Am Dienstag nach dem denkwürdigen Akt III versammelten sich konservative Herrschaften, uniformiert und hoch dekoriert, allen voran der General Bruno Dary, »Präsident der Flamme«, an dem Grab, um, bebend vor Empörung über die angebliche »Schändung« vom Samstag, ihrerseits die Marseillaise anzustimmen, diesmal gegen das aufständische Volk, trotzdem mit denselben Worten.34
Leider kann man den unbekannten Soldaten nicht mehr fragen, welcher Ehrung er den Vorzug geben würde. Oder doch? Tatsächlich komme ich unverhofft in den Genuss eines Interviews mit ihm. Seine Antworten konnten erfreulicherweise durch Tischrücken eruiert werden. Als Medium fungierte der Philosoph Alain Brossat.35 Dem klagt der »Kamerad unbekannter Soldat« erst mal, wie sehr ihm die mit Orden behängten Typen, die »Sechs-Sterne-Gorillas«, und die Tourist*innen und ihre nervige Brut auf den Wecker gehen. Darunter, während des höchste Konzentration erfordernden spiritistischen Exklusivinterviews, ausgerechnet ein kleiner »Boche«, ein »Fritz«, ein Deutscher … Nicht auszuhalten, das ganze Affentheater, das ihn regelmäßig am Schlafen hindert – und dann seien da endlich Leute gekommen, Menschen, »die normal reden, sagen, was sie wollen, und die ganz genau wissen werden, warum und wofür sie sich geschlagen haben. Und echt, glaubst du’s, fast wären mir die Tränen gekommen, als ich hörte, was sie gerufen haben: ›Macron Démission! Les Gilets Jaunes triompheront!‹«
Aber, hakt das Medium nach, die Gewalt, die Verwüstungen …

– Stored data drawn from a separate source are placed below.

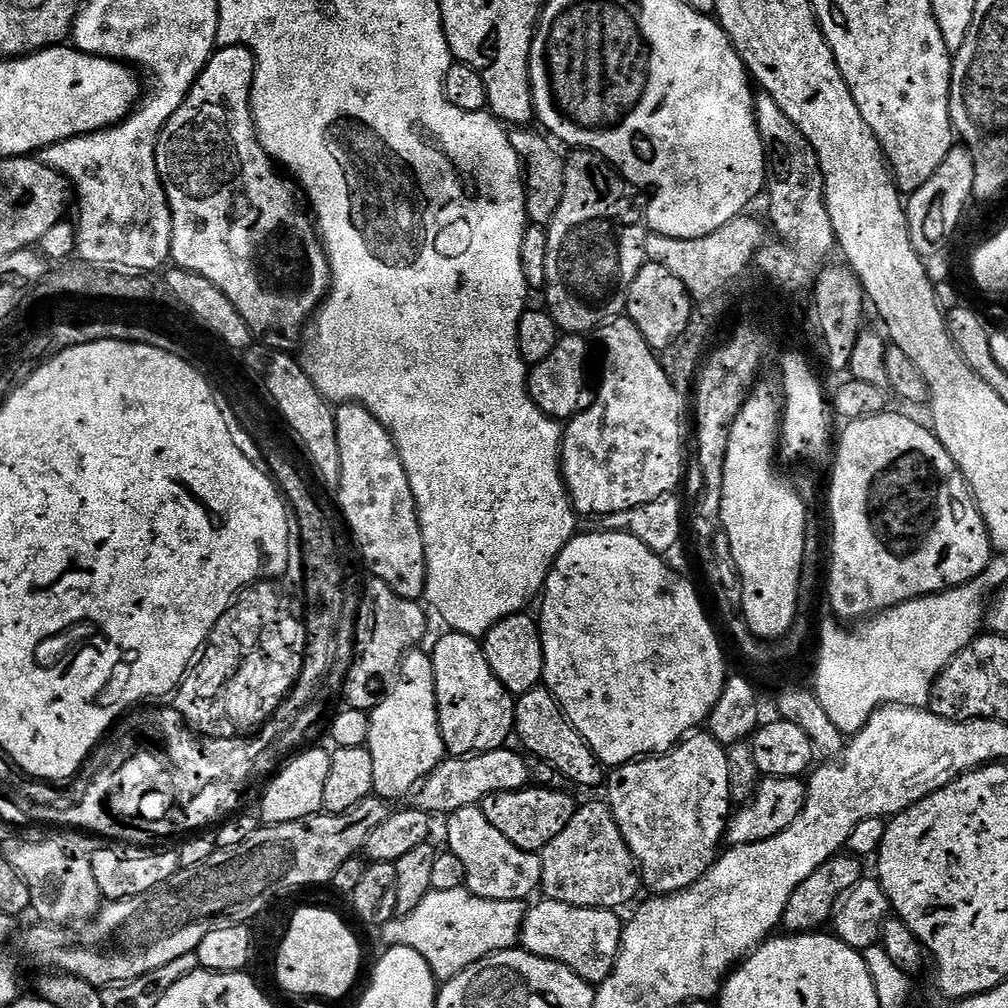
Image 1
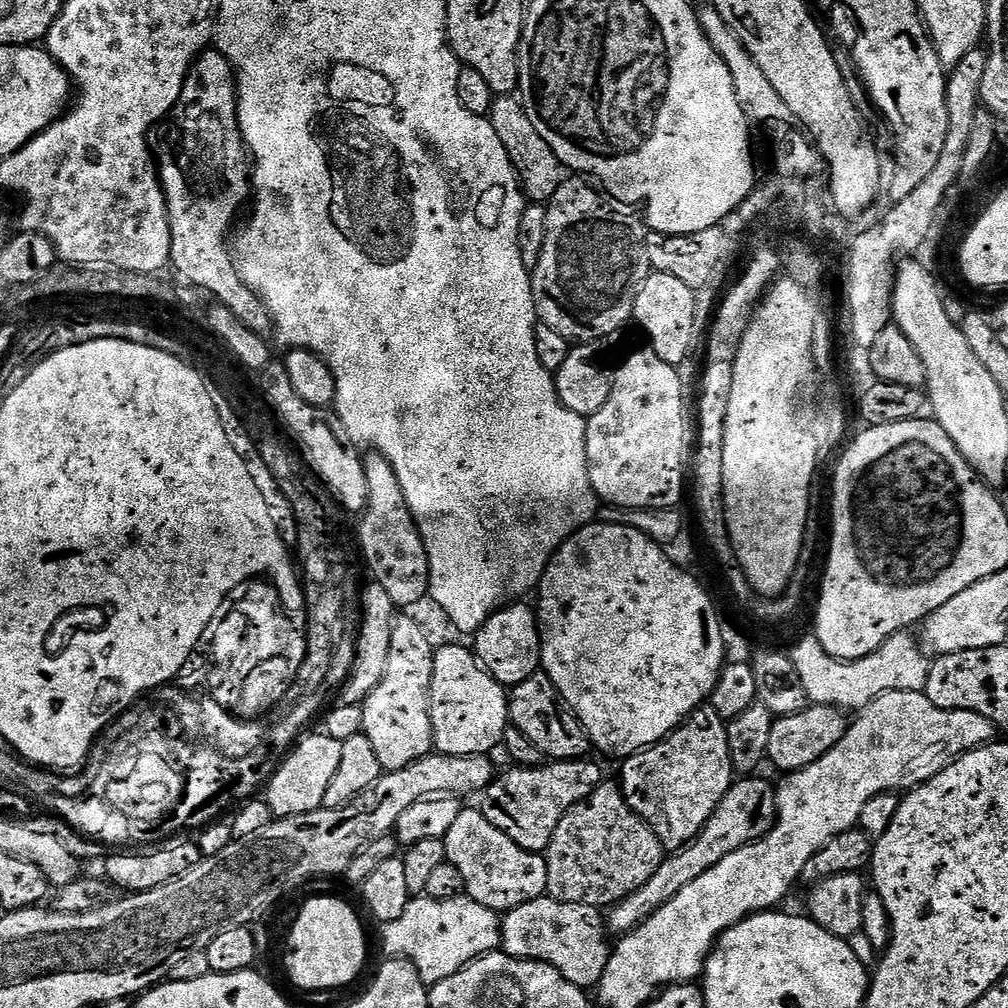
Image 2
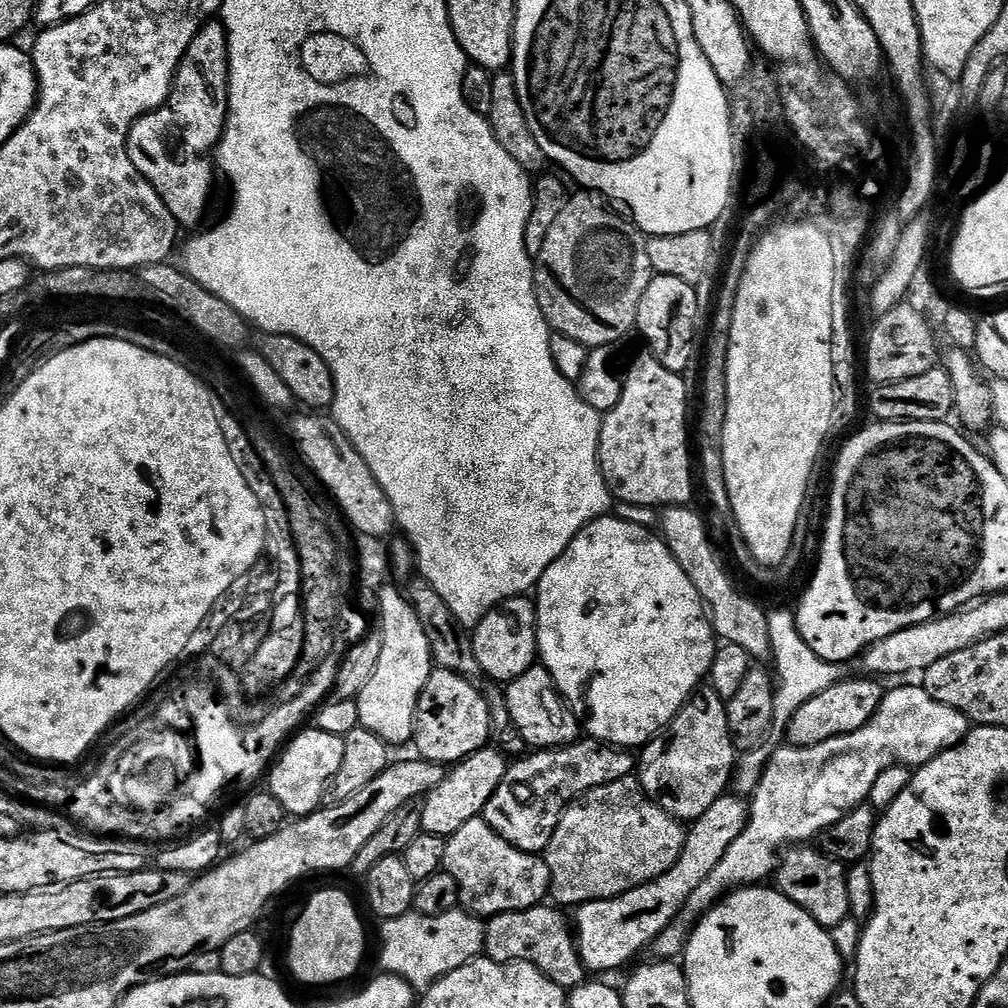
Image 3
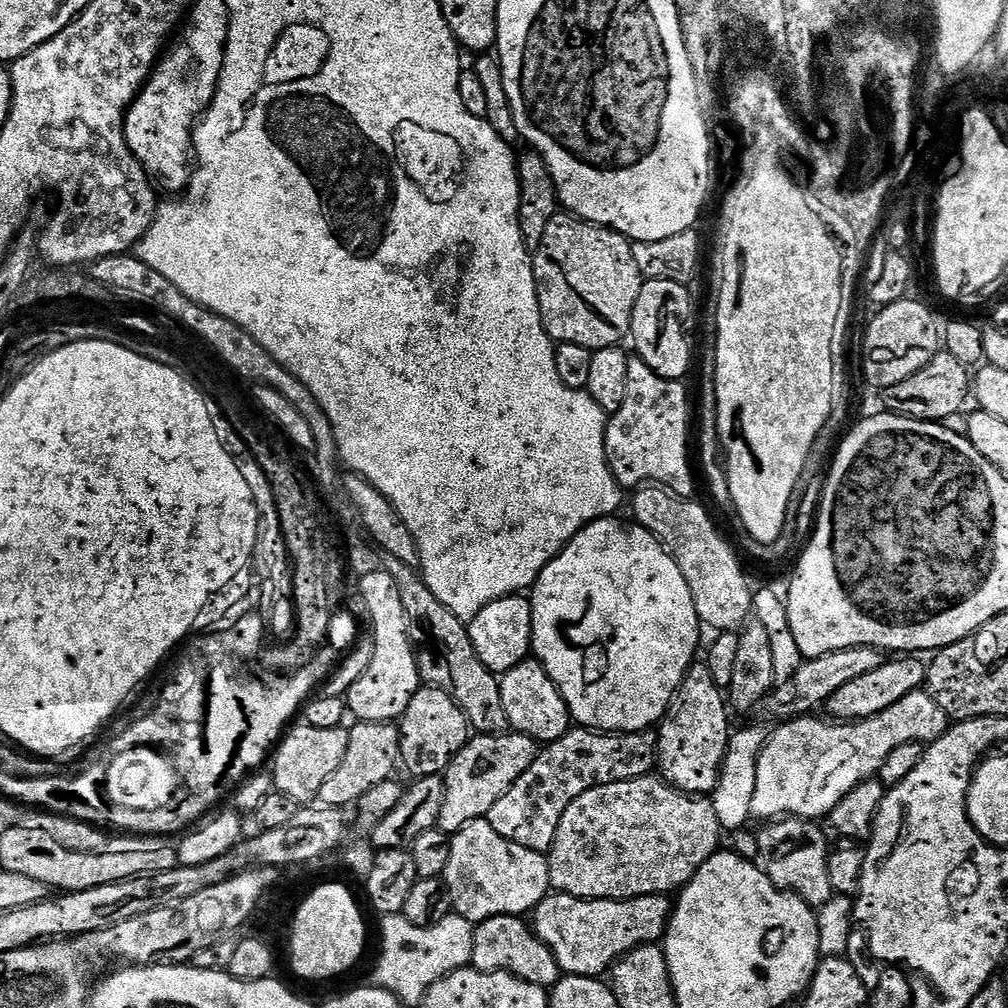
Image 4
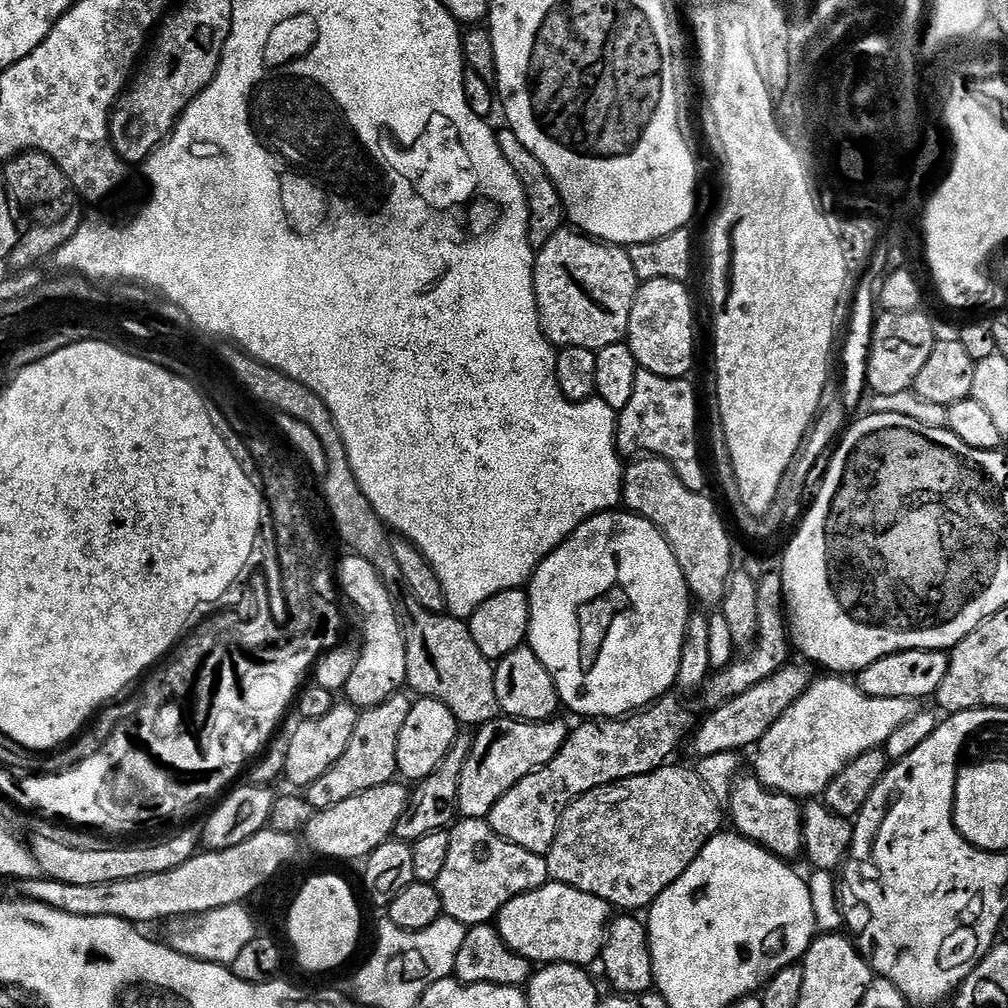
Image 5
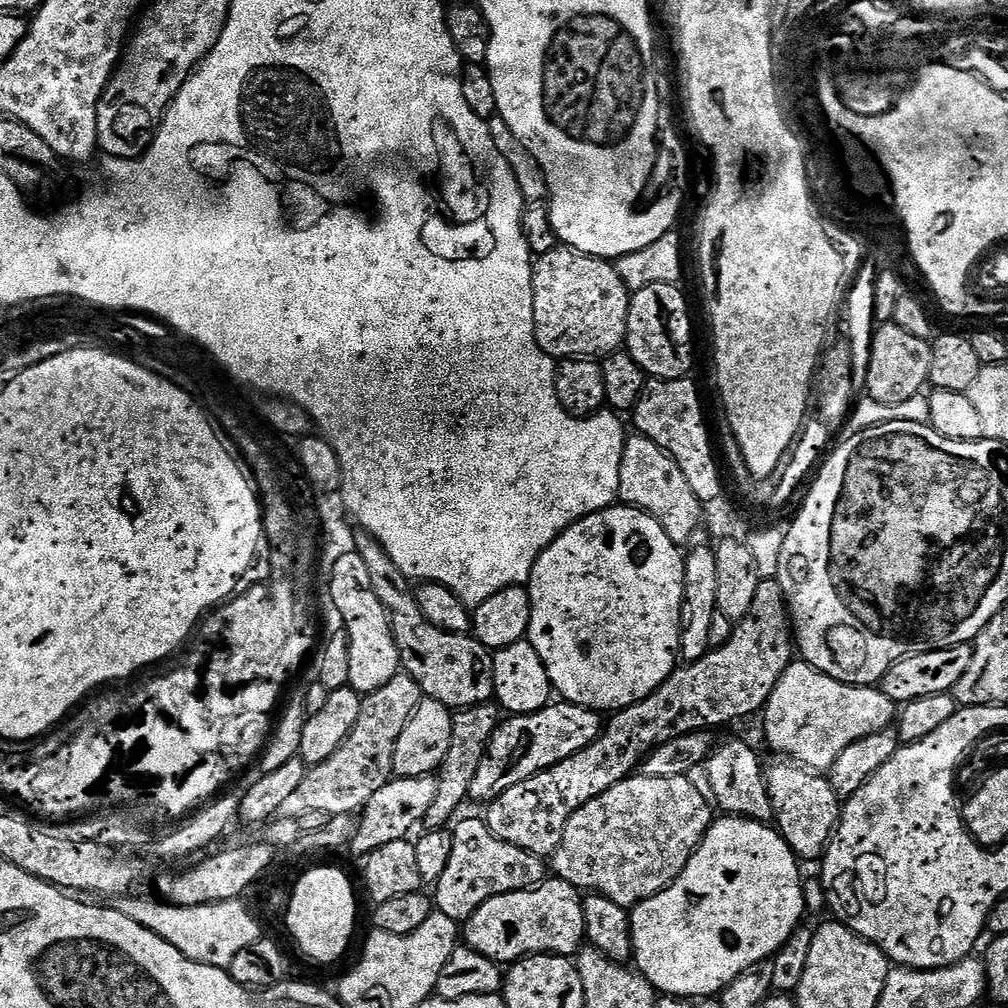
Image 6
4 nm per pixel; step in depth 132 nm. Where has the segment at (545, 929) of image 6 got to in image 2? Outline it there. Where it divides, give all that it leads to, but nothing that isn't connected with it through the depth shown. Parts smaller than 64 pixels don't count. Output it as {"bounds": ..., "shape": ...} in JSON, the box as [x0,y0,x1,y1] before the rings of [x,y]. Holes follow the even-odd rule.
{"bounds":[606,778,776,933],"shape":[[[756,778],[737,779],[722,798],[722,802],[718,802],[714,814],[710,814],[706,826],[702,826],[700,833],[684,848],[665,855],[658,870],[654,870],[654,878],[650,878],[646,886],[634,890],[634,894],[620,901],[607,913],[606,924],[613,933],[634,931],[643,920],[650,918],[650,914],[654,914],[654,910],[670,902],[670,898],[674,898],[674,894],[678,894],[682,886],[690,886],[690,882],[706,874],[710,866],[718,866],[718,862],[722,862],[726,854],[734,854],[734,850],[742,850],[755,840],[761,840],[776,825],[774,784],[768,780],[752,779]]]}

Der Geist unter der ewigen Flamme weist den Philosophen unwirsch zurecht, er solle aufhören, das Geschwätz der Medien nachzuplappern. Er habe in den langen Nächten, wenn ihn nur vier Bullen bewachten und im Übrigen Ruhe herrsche, viel Zeit nachzudenken. Da sei ihm schon lange klar geworden, dass es nicht mehr ewig so weitergehen könne. »Der Korken wird rausfliegen, das explodiert, die Leute werden sich erheben (…). Und als ich dann neulich hörte, dass das näher kommt (…), die Schreie, die Granaten, die Angriffe und Gegenangriffe, und dass die Gilets Jaunes den anderen ganz schön zu schaffen machen – da hab ich mir gesagt, das ist genial … Und als sie dann von überallher auf den Platz einfielen und sich ganz dicht um die Gruft drängten, ich sag dir, da hätte ich am liebsten den Deckel hochgehoben und sie in die Arme geschlossen!«
Fraternisieren, oder was …
»Na klar, und noch ein bisschen mehr als das!«
Der unbekannte Soldat ist überzeugt, es hilft nur noch »ein ordentlicher, ein echter Aufstand! Und den haben wir jetzt, voilà«. Und selbst wenn der in sich zusammenfallen sollte, wäre er immer noch froh, dass er überhaupt stattgefunden habe. »Indem man die Leute so übel unter Druck setzt, lässt man das Volk wiederauferstehen – es kann gar nicht anders sein. Und zwar kein Operetten-Volk. Sondern ein fuchsteufelswildes. Eins, das randaliert – ganz klar. Das werden die nie kapieren – die anderen …«
Und sag mal, was hast du eigentlich gemacht, bevor du den unbekannten Soldaten gegeben hast?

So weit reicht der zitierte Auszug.